Category 98: American Style Beer/Fruit Beer

Can range from pale to very dark depending on the underlying style, and is often influenced by the color of added fruit or berry.
Clear or hazy is acceptable.
Perceived Malt Aroma and Flavor:
Not perceived to medium-low
Perceived Hop Aroma and Flavor:
Not perceived to medium-low
Fermentation Characteristics:
American-Style Fruit/Berry Beers are fermented with traditional German, British or American ale or lager yeast. Beers fermented with Belgian-style, German-style Hefeweizen or other South German wheat beer or Berliner-style Weisse yeasts should be categorized elsewhere.
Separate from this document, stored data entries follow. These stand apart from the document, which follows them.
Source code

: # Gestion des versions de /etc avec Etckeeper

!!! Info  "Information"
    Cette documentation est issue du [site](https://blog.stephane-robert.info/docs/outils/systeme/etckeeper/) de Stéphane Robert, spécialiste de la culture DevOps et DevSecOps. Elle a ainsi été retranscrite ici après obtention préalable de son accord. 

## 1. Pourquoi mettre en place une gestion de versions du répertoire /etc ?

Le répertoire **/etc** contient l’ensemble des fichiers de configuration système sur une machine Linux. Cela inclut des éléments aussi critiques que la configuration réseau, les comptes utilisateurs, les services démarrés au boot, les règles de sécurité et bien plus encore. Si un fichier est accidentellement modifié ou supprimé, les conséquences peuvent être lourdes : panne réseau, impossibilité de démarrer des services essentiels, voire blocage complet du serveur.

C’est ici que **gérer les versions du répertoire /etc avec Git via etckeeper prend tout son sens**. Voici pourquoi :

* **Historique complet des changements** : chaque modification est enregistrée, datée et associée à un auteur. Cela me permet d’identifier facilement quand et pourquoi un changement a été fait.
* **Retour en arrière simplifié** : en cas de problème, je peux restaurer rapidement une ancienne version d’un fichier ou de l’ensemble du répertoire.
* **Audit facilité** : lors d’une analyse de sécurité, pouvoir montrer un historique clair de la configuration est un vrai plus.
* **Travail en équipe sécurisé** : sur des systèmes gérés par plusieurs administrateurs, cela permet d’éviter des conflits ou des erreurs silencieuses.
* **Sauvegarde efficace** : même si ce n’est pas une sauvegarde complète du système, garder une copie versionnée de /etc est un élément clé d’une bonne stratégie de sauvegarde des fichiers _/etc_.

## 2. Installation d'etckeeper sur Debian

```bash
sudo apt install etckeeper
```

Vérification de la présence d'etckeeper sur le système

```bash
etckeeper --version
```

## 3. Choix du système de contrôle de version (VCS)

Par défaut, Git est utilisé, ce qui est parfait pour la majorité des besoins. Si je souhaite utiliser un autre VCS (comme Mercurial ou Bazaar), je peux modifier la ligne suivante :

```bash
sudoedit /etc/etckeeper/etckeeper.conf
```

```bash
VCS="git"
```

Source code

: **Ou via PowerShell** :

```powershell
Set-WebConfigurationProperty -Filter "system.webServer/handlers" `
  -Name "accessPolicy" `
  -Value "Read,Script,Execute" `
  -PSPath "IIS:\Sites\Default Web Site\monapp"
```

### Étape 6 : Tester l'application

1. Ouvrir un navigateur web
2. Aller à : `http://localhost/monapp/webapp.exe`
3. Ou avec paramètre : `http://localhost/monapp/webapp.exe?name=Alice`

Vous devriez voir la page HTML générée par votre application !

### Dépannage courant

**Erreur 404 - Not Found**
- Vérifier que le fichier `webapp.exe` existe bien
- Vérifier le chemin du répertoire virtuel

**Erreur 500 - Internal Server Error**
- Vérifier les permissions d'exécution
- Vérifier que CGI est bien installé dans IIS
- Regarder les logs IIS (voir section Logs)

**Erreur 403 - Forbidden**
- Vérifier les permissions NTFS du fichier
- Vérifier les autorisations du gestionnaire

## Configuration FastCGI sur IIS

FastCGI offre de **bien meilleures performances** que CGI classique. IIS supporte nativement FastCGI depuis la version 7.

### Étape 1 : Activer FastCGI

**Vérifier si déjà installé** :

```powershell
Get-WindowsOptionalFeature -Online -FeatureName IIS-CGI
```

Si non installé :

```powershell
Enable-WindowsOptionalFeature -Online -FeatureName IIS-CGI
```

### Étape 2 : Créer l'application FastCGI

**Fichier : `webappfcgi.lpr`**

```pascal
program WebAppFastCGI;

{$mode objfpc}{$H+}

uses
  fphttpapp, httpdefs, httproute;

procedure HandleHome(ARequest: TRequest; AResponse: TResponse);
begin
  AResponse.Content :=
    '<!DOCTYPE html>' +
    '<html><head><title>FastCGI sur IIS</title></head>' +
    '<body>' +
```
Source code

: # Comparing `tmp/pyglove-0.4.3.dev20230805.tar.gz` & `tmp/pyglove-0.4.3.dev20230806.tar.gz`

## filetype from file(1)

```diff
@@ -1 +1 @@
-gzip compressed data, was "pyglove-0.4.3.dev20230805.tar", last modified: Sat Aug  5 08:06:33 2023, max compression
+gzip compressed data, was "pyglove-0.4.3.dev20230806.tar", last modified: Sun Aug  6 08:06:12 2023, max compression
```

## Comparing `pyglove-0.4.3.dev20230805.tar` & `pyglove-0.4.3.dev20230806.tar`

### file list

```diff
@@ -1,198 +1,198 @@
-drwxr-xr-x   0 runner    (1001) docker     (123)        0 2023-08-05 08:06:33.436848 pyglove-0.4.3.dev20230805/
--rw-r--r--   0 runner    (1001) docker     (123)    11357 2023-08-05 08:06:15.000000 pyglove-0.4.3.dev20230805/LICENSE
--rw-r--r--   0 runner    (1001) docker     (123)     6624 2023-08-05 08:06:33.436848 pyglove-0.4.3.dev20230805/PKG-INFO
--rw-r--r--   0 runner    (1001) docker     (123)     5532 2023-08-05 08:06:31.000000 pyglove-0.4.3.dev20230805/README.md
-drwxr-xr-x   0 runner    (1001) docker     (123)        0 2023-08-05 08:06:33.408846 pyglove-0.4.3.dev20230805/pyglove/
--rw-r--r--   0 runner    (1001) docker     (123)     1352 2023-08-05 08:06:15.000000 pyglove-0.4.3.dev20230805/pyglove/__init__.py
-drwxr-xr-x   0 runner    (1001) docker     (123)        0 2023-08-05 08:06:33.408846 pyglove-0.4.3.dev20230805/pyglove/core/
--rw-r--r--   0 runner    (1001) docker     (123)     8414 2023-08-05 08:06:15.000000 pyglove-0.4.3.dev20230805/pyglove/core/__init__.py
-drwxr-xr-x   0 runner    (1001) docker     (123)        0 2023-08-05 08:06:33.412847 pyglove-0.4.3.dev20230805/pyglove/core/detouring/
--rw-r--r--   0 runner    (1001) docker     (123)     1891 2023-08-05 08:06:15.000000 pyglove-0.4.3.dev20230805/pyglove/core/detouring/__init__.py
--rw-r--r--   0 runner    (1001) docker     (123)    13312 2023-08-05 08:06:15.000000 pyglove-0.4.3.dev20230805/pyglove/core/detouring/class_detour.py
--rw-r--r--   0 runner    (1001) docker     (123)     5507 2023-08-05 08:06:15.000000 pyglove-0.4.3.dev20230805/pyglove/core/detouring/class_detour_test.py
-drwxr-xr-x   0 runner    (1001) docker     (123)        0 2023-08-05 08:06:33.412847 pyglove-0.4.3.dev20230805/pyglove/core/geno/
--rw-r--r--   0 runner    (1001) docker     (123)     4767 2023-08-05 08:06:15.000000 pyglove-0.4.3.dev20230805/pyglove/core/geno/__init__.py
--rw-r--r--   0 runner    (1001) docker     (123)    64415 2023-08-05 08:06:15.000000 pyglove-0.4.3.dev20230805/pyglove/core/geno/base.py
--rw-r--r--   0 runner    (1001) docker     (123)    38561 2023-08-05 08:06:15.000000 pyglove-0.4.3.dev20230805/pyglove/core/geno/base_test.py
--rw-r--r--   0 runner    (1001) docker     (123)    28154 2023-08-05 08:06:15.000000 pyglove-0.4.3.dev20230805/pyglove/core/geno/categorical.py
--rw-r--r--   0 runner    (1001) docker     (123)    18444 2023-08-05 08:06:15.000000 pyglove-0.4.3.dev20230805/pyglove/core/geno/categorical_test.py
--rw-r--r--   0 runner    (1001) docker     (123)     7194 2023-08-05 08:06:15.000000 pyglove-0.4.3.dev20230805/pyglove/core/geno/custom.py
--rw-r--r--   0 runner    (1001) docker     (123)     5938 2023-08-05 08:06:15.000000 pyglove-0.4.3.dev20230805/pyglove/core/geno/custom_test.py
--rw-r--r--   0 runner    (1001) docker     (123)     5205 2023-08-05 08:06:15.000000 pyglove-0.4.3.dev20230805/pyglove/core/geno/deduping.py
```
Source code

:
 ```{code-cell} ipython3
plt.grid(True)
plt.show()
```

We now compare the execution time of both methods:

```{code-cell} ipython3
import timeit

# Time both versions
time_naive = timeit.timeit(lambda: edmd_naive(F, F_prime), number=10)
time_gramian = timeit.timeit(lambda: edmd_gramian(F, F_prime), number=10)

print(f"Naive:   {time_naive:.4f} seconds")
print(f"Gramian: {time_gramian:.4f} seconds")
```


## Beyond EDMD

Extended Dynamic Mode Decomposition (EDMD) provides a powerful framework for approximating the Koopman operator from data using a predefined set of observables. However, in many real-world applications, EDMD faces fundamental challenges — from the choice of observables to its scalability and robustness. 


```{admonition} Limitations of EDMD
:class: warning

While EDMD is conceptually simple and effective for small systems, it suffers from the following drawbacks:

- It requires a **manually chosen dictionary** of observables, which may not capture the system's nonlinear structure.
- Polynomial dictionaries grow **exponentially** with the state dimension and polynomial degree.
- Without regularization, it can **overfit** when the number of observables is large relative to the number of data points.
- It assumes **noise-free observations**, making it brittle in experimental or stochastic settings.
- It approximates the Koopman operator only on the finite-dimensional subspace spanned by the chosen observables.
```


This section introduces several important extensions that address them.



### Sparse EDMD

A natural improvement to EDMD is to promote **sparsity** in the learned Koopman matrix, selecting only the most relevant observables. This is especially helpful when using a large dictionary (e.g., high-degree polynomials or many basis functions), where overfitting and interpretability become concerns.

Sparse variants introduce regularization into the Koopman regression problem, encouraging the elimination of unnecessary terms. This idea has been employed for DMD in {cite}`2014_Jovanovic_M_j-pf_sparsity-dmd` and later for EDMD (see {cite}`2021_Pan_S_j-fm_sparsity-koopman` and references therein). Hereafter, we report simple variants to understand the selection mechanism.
Fruit/Berry beers exhibiting acidic sourness from cultured or wild bacterial fermentation should be categorized elsewhere. Acidic bacterial fermentation, if present, contributes to acidity and enhances fruity balance. No wild fermentation should be evident.
Varies with style
Additional Notes:
Fruit/Berry aromas, ranging from subtle to intense, should be evident and should not be overpowered by hop aromas. Fruit or fruit extracts, used as an adjunct in either the mash, kettle, primary or secondary fermentation, provide harmonious fruit character ranging from subtle to intense. Within the framework of these guidelines, fruit beers fermented with Belgian yeast (Wit, Abbey, Farmhouse, Saison and/or Brettanomyces) should be categorized as Belgian-Style Fruit Beers, or possibly as fruited Brett Beers. Some beers may fit into this category if they contain fruity adjuncts but no actual fruit. As an example, a juniper berry-flavored beer with notable juniper berry fruity flavor and/or aroma could be categorized as a Fruit Beer, whereas a beer in which the juniper berry character is more herbal or spicy should be categorized as an Herb and Spice Beer. Fruit Beers brewed with wheat should be categorized as Fruit Wheat Beers. Fruit Beers brewed with unusual fermentable(s), but no wheat, should be categorized as Fruit Beers. Within the framework of these guidelines, coconut is defined as a vegetable, and beers containing coconut should be categorized as Field Beers. When using these guidelines as the basis for evaluating entries at competitions, brewers may be asked to provide supplemental information about entries in this category to allow for accurate evaluation of diverse entries. Such information might include the underlying beer style upon which the entry is based, or other information unique to the entry such as fruit(s) used or processing which influence perceived sensory outcomes.